++++ Provided records

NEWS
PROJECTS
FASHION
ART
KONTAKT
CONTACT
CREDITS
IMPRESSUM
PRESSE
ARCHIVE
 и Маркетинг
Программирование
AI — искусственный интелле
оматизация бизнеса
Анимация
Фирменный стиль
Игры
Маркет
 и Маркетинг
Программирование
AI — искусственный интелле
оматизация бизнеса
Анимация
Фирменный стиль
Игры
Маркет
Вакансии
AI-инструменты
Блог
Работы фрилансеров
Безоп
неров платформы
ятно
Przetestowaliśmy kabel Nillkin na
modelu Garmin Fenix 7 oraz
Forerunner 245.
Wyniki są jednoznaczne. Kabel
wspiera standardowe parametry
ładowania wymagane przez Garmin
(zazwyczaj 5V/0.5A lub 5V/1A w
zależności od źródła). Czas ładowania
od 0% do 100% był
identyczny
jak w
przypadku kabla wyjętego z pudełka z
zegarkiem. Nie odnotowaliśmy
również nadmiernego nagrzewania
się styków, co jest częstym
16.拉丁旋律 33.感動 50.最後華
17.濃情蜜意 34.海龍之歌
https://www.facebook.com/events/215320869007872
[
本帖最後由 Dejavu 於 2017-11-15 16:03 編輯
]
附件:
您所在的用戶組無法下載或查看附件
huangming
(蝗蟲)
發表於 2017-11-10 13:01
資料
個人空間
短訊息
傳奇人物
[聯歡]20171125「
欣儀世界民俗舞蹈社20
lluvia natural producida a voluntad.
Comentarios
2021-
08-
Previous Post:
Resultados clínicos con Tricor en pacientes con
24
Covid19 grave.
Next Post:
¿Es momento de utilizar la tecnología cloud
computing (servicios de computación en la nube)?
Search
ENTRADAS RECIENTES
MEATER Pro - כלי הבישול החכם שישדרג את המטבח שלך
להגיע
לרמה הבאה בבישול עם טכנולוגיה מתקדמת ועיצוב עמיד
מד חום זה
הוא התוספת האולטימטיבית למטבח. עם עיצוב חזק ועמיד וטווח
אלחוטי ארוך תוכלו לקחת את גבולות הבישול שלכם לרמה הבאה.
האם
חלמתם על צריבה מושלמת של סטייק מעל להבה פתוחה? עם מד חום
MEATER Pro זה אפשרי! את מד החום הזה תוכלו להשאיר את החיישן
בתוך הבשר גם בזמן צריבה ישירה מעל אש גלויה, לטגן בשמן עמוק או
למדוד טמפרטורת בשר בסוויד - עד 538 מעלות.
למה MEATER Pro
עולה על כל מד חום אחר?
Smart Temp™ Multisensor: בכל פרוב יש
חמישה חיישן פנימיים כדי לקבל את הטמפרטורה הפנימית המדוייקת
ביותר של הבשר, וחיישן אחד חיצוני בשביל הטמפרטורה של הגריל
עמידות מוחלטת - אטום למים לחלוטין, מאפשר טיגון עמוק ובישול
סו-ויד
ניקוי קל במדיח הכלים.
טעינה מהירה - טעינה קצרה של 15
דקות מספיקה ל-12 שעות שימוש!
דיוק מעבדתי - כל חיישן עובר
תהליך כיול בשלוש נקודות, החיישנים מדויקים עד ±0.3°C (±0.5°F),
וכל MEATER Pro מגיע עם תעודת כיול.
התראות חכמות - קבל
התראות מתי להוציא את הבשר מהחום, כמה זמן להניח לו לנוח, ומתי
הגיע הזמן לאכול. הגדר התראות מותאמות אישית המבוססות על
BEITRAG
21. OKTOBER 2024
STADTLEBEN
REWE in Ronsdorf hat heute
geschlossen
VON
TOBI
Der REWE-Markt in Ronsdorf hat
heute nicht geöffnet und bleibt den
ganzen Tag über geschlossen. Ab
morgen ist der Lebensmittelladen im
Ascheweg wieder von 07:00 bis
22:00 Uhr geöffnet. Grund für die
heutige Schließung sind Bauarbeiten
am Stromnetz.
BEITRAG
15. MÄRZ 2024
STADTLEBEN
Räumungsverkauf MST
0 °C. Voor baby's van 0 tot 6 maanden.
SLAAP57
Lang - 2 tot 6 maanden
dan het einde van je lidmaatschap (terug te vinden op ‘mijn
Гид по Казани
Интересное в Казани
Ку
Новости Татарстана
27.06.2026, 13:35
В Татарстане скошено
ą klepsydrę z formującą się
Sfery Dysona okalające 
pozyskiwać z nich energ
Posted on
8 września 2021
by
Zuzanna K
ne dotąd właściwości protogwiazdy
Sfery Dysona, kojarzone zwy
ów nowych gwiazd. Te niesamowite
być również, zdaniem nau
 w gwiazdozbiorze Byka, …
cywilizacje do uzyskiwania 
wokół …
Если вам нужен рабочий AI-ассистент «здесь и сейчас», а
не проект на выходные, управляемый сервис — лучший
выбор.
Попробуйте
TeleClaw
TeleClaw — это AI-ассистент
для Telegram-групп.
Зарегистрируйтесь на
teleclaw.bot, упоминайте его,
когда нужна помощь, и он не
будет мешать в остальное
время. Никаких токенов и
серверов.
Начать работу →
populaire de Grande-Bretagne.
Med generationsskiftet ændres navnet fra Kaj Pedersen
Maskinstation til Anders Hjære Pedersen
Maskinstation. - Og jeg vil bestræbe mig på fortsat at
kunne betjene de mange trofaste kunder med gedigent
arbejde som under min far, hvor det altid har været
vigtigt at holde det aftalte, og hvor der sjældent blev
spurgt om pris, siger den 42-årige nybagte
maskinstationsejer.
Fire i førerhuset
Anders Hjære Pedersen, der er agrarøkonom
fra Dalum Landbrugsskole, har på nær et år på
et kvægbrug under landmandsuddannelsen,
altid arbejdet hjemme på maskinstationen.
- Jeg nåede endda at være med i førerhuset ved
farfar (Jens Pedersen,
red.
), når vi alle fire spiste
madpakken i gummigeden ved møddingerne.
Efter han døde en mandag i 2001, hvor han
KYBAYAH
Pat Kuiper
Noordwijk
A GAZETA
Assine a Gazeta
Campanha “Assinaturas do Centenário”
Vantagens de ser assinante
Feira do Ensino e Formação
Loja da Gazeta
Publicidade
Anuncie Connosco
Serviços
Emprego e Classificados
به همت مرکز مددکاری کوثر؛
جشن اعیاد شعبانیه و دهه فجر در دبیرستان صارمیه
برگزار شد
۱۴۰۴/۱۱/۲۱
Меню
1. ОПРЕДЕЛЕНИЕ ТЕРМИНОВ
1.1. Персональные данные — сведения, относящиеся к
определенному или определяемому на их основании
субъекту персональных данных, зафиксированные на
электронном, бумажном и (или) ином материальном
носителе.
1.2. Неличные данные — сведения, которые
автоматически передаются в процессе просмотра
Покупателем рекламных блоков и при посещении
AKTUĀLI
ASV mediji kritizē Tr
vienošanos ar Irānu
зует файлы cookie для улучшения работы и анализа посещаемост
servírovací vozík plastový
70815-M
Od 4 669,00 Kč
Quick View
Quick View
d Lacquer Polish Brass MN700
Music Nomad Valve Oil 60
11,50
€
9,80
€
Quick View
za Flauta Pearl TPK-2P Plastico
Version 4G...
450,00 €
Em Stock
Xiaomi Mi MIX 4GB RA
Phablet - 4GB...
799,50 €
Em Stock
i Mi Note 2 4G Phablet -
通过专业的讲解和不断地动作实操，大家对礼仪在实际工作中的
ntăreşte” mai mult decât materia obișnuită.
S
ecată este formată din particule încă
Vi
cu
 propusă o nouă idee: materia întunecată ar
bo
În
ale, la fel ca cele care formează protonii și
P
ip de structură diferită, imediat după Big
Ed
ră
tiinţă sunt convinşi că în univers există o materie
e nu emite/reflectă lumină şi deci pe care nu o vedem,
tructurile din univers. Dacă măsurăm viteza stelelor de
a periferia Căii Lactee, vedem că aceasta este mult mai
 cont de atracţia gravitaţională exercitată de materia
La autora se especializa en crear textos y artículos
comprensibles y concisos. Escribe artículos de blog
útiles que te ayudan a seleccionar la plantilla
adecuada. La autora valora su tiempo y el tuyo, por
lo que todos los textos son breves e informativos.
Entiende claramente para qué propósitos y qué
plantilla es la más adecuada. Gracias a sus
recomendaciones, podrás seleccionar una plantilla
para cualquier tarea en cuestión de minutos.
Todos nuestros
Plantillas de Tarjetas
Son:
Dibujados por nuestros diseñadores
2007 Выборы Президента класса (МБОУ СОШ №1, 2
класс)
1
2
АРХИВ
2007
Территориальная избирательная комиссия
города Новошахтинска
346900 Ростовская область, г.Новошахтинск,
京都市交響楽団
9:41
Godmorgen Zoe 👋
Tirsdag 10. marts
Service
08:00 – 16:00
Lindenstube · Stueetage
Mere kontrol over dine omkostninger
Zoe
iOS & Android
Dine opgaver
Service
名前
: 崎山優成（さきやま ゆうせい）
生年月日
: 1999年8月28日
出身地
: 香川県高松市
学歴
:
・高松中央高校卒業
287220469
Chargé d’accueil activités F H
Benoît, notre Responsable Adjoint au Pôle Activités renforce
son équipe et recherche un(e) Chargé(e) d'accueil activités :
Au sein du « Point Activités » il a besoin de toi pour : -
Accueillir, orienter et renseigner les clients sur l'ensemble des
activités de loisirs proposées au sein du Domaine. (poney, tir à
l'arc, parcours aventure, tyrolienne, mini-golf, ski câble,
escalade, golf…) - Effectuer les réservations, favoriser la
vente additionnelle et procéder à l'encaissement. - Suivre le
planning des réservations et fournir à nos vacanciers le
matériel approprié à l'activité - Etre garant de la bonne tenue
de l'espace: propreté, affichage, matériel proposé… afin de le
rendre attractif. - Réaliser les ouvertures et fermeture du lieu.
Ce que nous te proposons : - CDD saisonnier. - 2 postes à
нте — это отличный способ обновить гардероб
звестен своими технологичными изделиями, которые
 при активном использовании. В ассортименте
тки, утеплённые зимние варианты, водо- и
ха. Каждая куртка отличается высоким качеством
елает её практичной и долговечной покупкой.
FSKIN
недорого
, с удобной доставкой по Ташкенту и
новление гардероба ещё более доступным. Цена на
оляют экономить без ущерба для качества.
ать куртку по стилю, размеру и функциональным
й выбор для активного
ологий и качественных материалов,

++++++++

> [Problem to solve]: Can you extract the data verbatim, starting at the beginning and ending at the line that contains "דיוק מעבדתי - כל חיישן עובר", including both ends?

> [Task solution]:
NEWS
PROJECTS
FASHION
ART
KONTAKT
CONTACT
CREDITS
IMPRESSUM
PRESSE
ARCHIVE
 и Маркетинг
Программирование
AI — искусственный интелле
оматизация бизнеса
Анимация
Фирменный стиль
Игры
Маркет
 и Маркетинг
Программирование
AI — искусственный интелле
оматизация бизнеса
Анимация
Фирменный стиль
Игры
Маркет
Вакансии
AI-инструменты
Блог
Работы фрилансеров
Безоп
неров платформы
ятно
Przetestowaliśmy kabel Nillkin na
modelu Garmin Fenix 7 oraz
Forerunner 245.
Wyniki są jednoznaczne. Kabel
wspiera standardowe parametry
ładowania wymagane przez Garmin
(zazwyczaj 5V/0.5A lub 5V/1A w
zależności od źródła). Czas ładowania
od 0% do 100% był
identyczny
jak w
przypadku kabla wyjętego z pudełka z
zegarkiem. Nie odnotowaliśmy
również nadmiernego nagrzewania
się styków, co jest częstym
16.拉丁旋律 33.感動 50.最後華
17.濃情蜜意 34.海龍之歌
https://www.facebook.com/events/215320869007872
[
本帖最後由 Dejavu 於 2017-11-15 16:03 編輯
]
附件:
您所在的用戶組無法下載或查看附件
huangming
(蝗蟲)
發表於 2017-11-10 13:01
資料
個人空間
短訊息
傳奇人物
[聯歡]20171125「
欣儀世界民俗舞蹈社20
lluvia natural producida a voluntad.
Comentarios
2021-
08-
Previous Post:
Resultados clínicos con Tricor en pacientes con
24
Covid19 grave.
Next Post:
¿Es momento de utilizar la tecnología cloud
computing (servicios de computación en la nube)?
Search
ENTRADAS RECIENTES
MEATER Pro - כלי הבישול החכם שישדרג את המטבח שלך
להגיע
לרמה הבאה בבישול עם טכנולוגיה מתקדמת ועיצוב עמיד
מד חום זה
הוא התוספת האולטימטיבית למטבח. עם עיצוב חזק ועמיד וטווח
אלחוטי ארוך תוכלו לקחת את גבולות הבישול שלכם לרמה הבאה.
האם
חלמתם על צריבה מושלמת של סטייק מעל להבה פתוחה? עם מד חום
MEATER Pro זה אפשרי! את מד החום הזה תוכלו להשאיר את החיישן
בתוך הבשר גם בזמן צריבה ישירה מעל אש גלויה, לטגן בשמן עמוק או
למדוד טמפרטורת בשר בסוויד - עד 538 מעלות.
למה MEATER Pro
עולה על כל מד חום אחר?
Smart Temp™ Multisensor: בכל פרוב יש
חמישה חיישן פנימיים כדי לקבל את הטמפרטורה הפנימית המדוייקת
ביותר של הבשר, וחיישן אחד חיצוני בשביל הטמפרטורה של הגריל
עמידות מוחלטת - אטום למים לחלוטין, מאפשר טיגון עמוק ובישול
סו-ויד
ניקוי קל במדיח הכלים.
טעינה מהירה - טעינה קצרה של 15
דקות מספיקה ל-12 שעות שימוש!
דיוק מעבדתי - כל חיישן עובר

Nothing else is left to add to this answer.